_What you will do_
Where a line of the material contains the string "Silkscreen", copy that line.

_Information provided_
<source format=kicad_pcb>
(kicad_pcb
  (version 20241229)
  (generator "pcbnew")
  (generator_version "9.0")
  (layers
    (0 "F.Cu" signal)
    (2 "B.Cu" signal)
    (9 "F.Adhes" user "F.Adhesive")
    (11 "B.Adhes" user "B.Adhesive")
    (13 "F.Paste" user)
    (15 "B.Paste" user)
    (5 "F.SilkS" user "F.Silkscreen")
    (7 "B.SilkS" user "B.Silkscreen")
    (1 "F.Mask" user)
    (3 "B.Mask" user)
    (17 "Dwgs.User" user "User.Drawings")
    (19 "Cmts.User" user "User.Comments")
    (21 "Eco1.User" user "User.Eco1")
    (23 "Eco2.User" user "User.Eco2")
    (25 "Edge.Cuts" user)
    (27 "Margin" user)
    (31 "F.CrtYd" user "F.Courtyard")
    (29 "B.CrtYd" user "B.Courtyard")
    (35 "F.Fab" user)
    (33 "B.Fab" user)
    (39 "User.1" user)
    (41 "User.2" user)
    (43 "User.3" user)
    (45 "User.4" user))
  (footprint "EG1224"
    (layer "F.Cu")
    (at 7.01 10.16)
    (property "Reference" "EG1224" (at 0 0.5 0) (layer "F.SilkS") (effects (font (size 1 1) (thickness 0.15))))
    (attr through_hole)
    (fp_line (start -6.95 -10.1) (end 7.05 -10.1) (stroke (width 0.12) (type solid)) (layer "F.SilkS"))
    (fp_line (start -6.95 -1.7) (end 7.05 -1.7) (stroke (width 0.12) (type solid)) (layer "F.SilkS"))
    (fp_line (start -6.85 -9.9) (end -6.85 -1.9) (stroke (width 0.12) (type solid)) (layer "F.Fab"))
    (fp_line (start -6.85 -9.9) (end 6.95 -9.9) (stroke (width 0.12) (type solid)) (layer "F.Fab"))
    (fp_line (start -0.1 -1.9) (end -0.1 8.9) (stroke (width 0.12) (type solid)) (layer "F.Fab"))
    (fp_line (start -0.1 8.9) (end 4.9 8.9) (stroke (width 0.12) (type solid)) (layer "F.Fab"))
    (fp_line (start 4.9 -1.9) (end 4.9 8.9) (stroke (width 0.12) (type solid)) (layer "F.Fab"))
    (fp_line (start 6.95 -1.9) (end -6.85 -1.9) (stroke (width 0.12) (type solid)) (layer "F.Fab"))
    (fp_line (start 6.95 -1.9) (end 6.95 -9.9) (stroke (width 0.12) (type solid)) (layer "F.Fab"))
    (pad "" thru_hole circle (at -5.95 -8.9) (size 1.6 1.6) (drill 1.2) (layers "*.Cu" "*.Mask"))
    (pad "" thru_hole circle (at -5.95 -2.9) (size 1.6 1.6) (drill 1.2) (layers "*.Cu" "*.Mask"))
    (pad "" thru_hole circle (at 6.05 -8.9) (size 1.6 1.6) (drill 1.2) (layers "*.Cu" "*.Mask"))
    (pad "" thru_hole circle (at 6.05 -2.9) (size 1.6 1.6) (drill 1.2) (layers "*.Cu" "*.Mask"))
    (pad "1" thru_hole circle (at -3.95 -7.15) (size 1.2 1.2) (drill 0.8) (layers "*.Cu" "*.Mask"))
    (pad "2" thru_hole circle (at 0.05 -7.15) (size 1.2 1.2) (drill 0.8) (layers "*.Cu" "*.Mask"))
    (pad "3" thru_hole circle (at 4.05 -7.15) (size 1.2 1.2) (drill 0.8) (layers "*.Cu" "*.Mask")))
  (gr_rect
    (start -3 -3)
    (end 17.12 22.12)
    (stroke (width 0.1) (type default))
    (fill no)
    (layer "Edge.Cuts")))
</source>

_Written solution_
    (5 "F.SilkS" user "F.Silkscreen")
    (7 "B.SilkS" user "B.Silkscreen")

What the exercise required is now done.